• _出典本文_

--*--

いい味、だしてます
一言でいって傑作である。 チャンバラにギャグ漫画にホームドラマに学園物にウクレレ漫談……この作品には、「昭和の大衆娯楽」の伝統が、非常に良い形で継承されている。ついでに、原案と脚本も担当した大地丙太郎氏が過去に関った「こどものオモチャ」、「すごいよマサルさん」、「浦安鉄筋家族」、「おじゃまるくん」などのテイストも、そことはなく滲みでている。
これを、マッドハウスの安定した作画技術で制作するのだから、面白くないわけがない。
なにしろ、「むちむちの、ぷりんぷりんの、ぽんぽーん」だから、というだけの理由で平凡な女子中学生の女の子が二代目柳生十兵衛に「変身」する「ラブリー眼帯」を受け継ぐ、という基本設定からしてぶっとんでいるのだから、陸続と襲来する刺客たちがイロモノばかりでも、真面目に文句をいう気になれない。

--*--

[骨格ランドマークデータ]
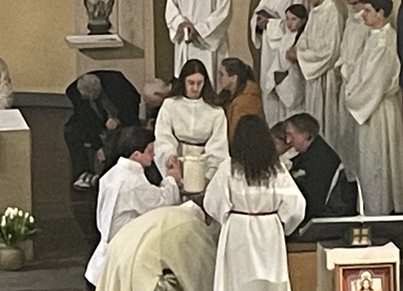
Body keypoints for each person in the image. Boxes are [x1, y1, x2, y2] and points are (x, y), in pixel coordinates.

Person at [204, 115, 306, 291]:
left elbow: (212, 202)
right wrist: (281, 224)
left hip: (239, 233)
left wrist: (228, 217)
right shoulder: (276, 170)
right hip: (269, 233)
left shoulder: (230, 168)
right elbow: (296, 206)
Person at [92, 202, 218, 291]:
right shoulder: (193, 225)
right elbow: (199, 271)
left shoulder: (171, 213)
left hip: (119, 263)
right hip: (139, 267)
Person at [84, 126, 183, 291]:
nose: (153, 155)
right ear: (136, 154)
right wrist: (172, 179)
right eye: (150, 151)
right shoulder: (133, 182)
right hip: (123, 251)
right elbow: (163, 201)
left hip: (106, 251)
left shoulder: (113, 173)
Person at [343, 0, 403, 216]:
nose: (363, 15)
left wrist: (351, 98)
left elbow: (374, 82)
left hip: (376, 110)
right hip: (368, 107)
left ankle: (378, 214)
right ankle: (368, 210)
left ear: (381, 13)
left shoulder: (384, 43)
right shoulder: (374, 36)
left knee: (376, 164)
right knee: (366, 163)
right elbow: (360, 71)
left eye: (368, 11)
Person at [154, 59, 228, 191]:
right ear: (183, 81)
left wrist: (209, 175)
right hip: (178, 159)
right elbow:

--*--

• _課題一覧_
1. アニメ評の本文から、大地丙太郎氏が過去に関わった作品として挙げられているものをすべて書き出しなさい。
2. アニメ評の本文を、最後の文のあとから書き継ぎなさい。

• _番号別解答_
1. 「こどものオモチャ」、「すごいよマサルさん」、「浦安鉄筋家族」、「おじゃまるくん」

2.
刺客たちだけではなく、登場するキャラクターがことごとくどっかしら「ヘン」なのである。まともな人がほとんど出てこない。
お笑い的な要素ばかりではなく、ドラマ的に結構重い部分もあったりもするのだから、なかなか侮れない。特に最終回前後の自由・菜親子のやり取りは、ある意味とてもリアルで、あえていうならこの作品らしからぬシリアスさがあり、非常にいい味をだしていた。